Universidade das Quebradas com Lilian Thuram, por Rogérias Reis
Francês, ex-jogador de futebol, começou o seu discurso com a seguinte questão:
Por que a cor negra tem uma conotação tão negativa?
Para uma resposta recorreu à história.
Uma construção ideológica, intelectual se faz ao longo do tempo e foi exatamente assim com a questão do racismo.
Lilian frisou a importância de se lembrar que a escravidão surgiu de um processo de dominação econômica que buscou suas justificativas na construção ideológica da inferioridade baseada na cor da pele.
Lembrou que o sexismo é bem mais antigo que o racismo.
Falou dessa cultura interiorizada no ser, que hierarquiza pelo sexo, cor da pele, religião, etc.
A forma de pensar o mundo é transmitida de geração a geração e muitos hábitos, comportamentos são condicionados, daí a importância da educação na reversão de processos negativos como esses.
Sua fundação trabalha nesse sentido e tem como público alvo a infância e juventude.
– Não podemos reproduzir esses hábitos. Afirmou.
Acredita que a vitimização não contribui para o processo da desconstrução ideológica do racismo e que não se deve pensar a comunidade negra apenas sob o recorte da escravidão e que em suma o trabalhar é no sentido de reforçar outros pontos importantes da cultura e da história dos negros e as múltiplas possibilidades a serem exploradas dessa comunidade.
Para isso, faz-se necessário conhecer os mecanismos da sociedade na qual o negro está inserido.
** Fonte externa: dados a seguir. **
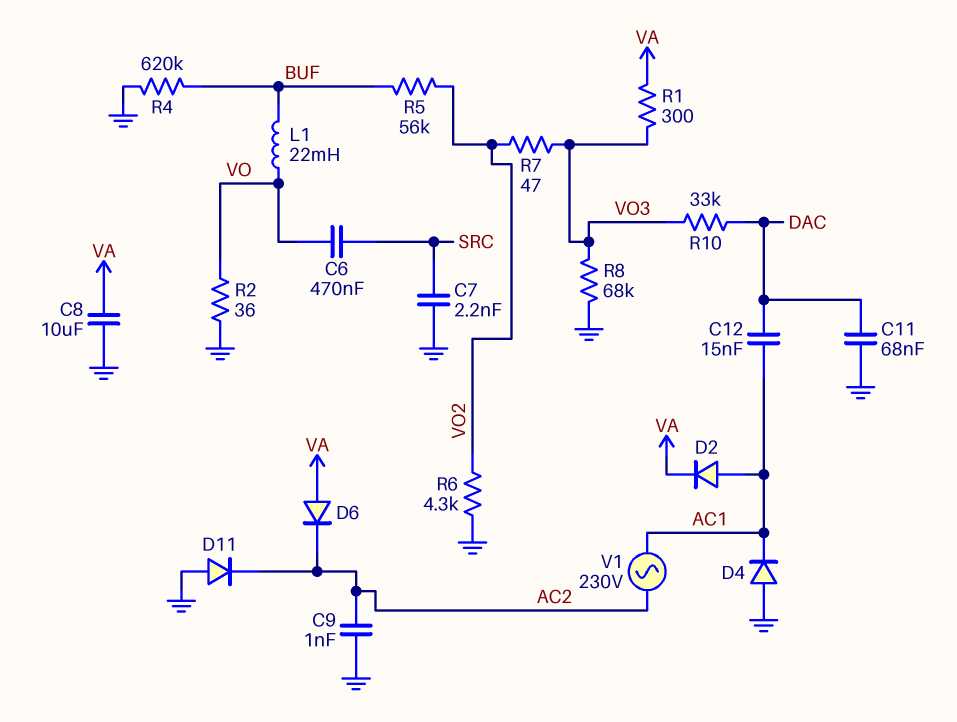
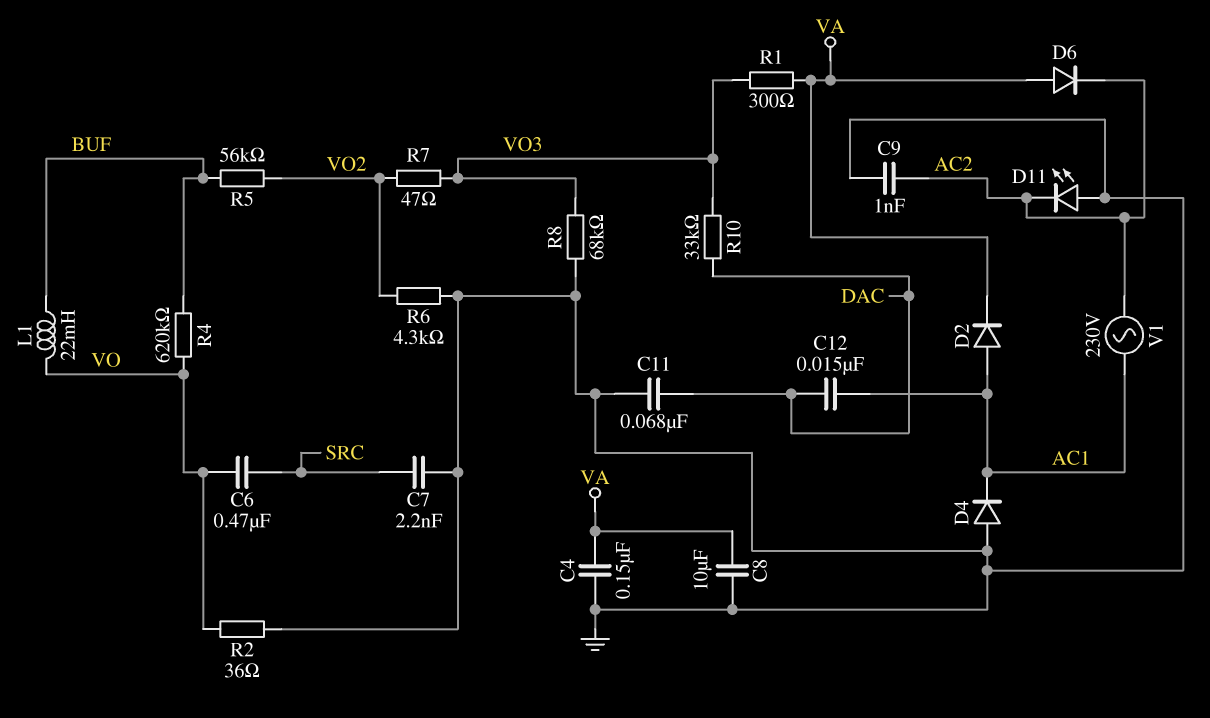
C4: none -> 150nF (GND, VA)
D11: diode (A GND, K AC2) -> LED (A GND, K AC2)
R4: 620k (BUF, GND) -> 620k (BUF, VO)

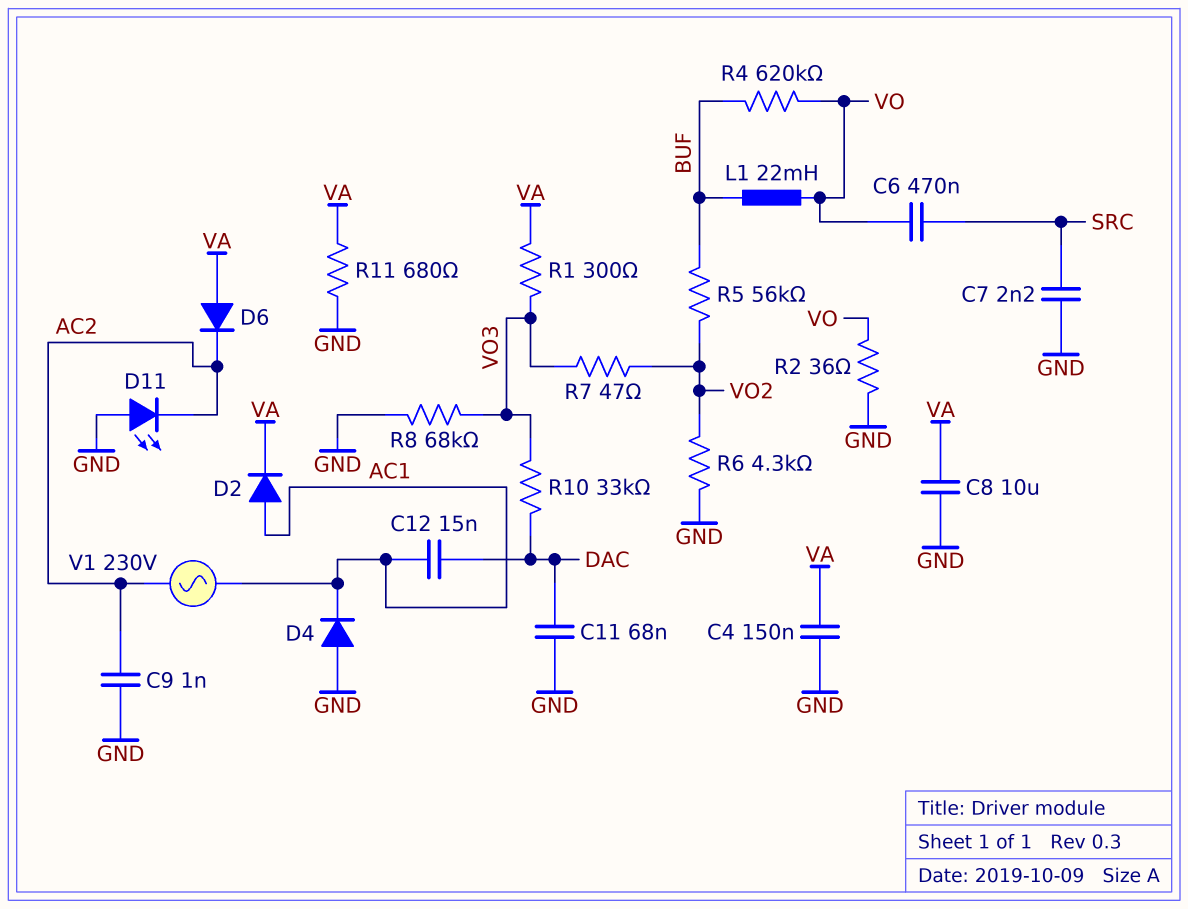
R11: none -> 680 (GND, VA)

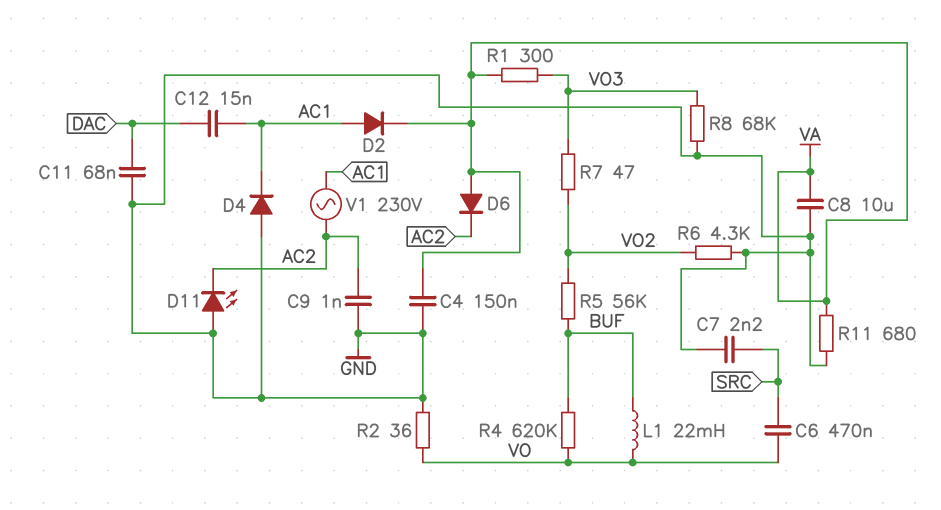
R10: 33k (DAC, VO3) -> none

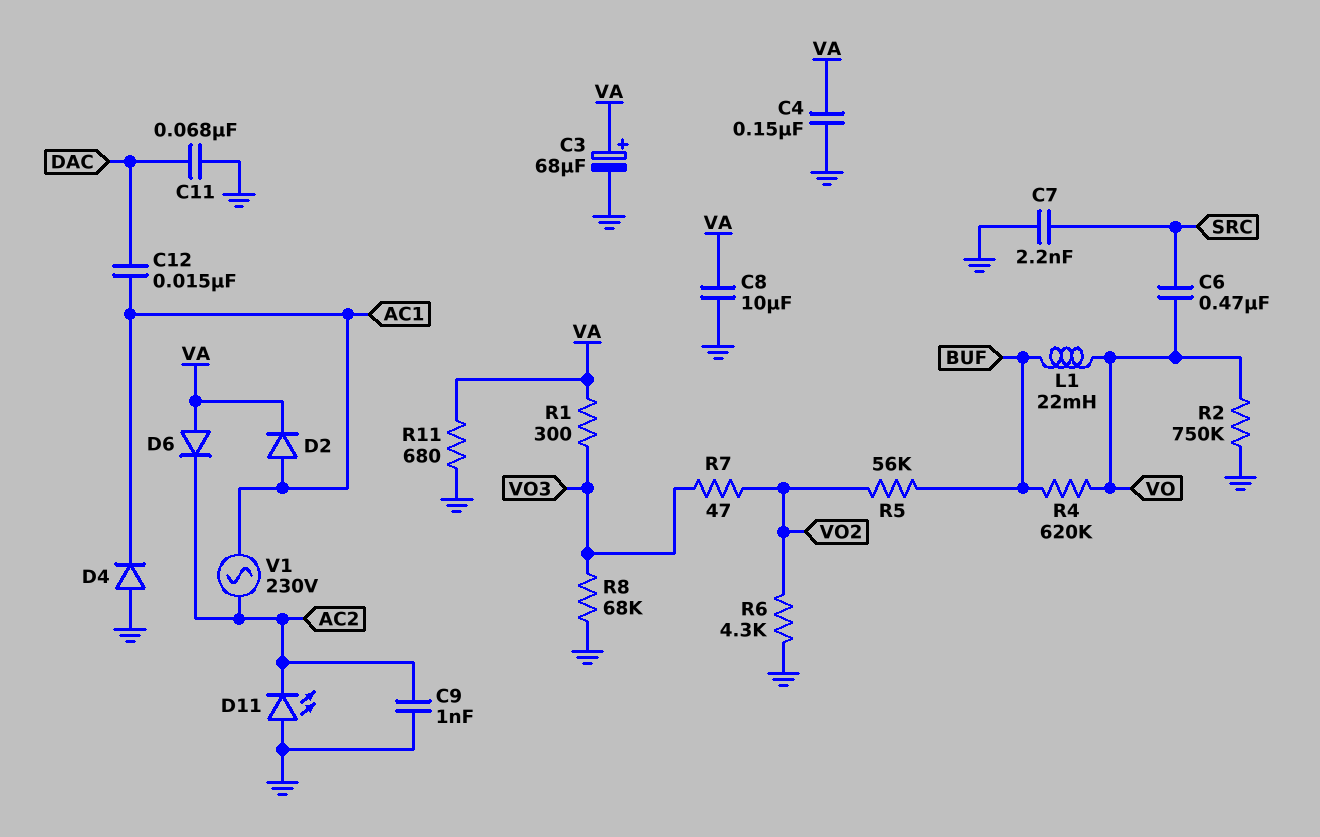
C3: none -> 68uF (plus VA, minus GND)
R2: 36 (GND, VO) -> 750k (GND, VO)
Afirma que quando as crianças francesas vinham lhe pedir autógrafos, lhes perguntava o que sabiam sobre a comunidade negra e que as mesmas respondiam algo sempre relacionado à escravidão, o que querendo ou não coloca o negro numa condição de inferioridade no imaginário dessas crianças.
Com relação aos negros interfere na auto-estima o fato de serem reconhecidos, identificados apenas como aquele povo que um dia foi escravizado.
Acredita que ficar buscando os culpados não vai ajudar muito e que pode levar a um ciclo vicioso de opressor e oprimido. A ideia que se projeta sobre o negro o faz sentir-se inútil e incorporar esse discurso.
Essa hierarquização herdada do passado precisa ser suplantada e para isso acredita na educação.
Não fornecer educação é uma forma de controle.
Foi questionado quanto ao papel da mídia que sustenta esse modelo e respondeu que as escolas de comunicação precisam passar por esse processo de educação também.
Foi interrogado pelo poeta Márcio Rufino, se na Europa existem movimentos que visam uma reparação da violência aos países colonizados e Thuram respondeu que não são feitas reflexões nesse sentido na Europa, uma vez que a ideia de dominação e de poder ainda persistem, sendo a relação de força ainda muito presente nos dias atuais.
Questionou a existência de uma plena democracia.
A África é uma diversidade e rica em minerais mas continua sendo explorada e nesse momento falou de um componente presente em todos os celulares, que é matéria prima retirada do Congo e de jazidas na Amazônia.
Pesquisei e verifiquei se tratar do Coltan, composto do nióbio e tântalo, imprescindíveis para a indústria aeroespacial, utilizado em celulares e com poucos reflexos sócio-econômicos para a República do Congo, pois é contrabandeado para sustentação da guerra civil.
Eis o link que trata desse assunto:
http://revistagalileu.globo.com/Revista/Common/0,,ERT220844-17773,00.html
Falou da dificuldade de se estabelecer parcerias com o ministério da educação francês, mas que fornece o material didático da sua fundação aos professores que solicitam e que realiza palestras nas escolas.
Disse que há muitas pessoas com boa vontade na França e que querem mudanças, sobretudo os professores nos quais tem encontrado muito apoio.
Acredita que houve avanços com relação ao racismo mas que a luta deve continuar.
Foi interrogado pelo Tetsuo Takita, se acredita na arte como instrumento de transformação ideológica e respondeu que os artistas devem ter essa consciência de que a arte pode ser usada para transformar, amenizar ou reforçar uma corrente ideológica.
Contou que foi influenciado pelo Franz Fanon, ao ler o seu livro “Pele negra, máscara branca”.
Defende a libertação dessas identidades, acredita na existência de várias culturas e que cada uma dessas acabam nos influenciando de algum modo.
Tive a impressão de que não acredita numa cultura engessada ou dita pura.
Nessa fala seu discurso se afasta metodologicamente do mais enfático, defendido pelo Abdias Nascimento que pensou na reconstrução e na consolidação de uma identidade nacional negra tendo como referência a mãe África.
http://revistathema.ifsul.edu.br/index.php/thema/article/viewFile/104/45
O discurso de Thuram é moderado, equilibrado, diplomático, três adjetivos com a mesma conotação.
Afirma contar com um banco e companhia de seguros como parceiros.